• _To do_
Verbatim output of the lines below is required, with the images omitted.

Saved entries:
--------
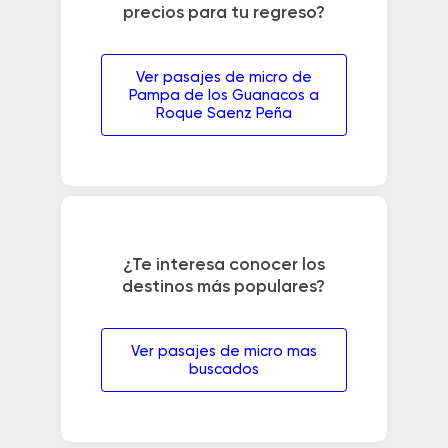
precios para tu regreso?
Ver pasajes de micro de
Pampa de los Guanacos a
Roque Saenz Peña
¿Te interesa conocer los
destinos más populares?
Ver pasajes de micro mas
buscados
--------
• _Result below_
precios para tu regreso?
Ver pasajes de micro de
Pampa de los Guanacos a
Roque Saenz Peña
¿Te interesa conocer los
destinos más populares?
Ver pasajes de micro mas
buscados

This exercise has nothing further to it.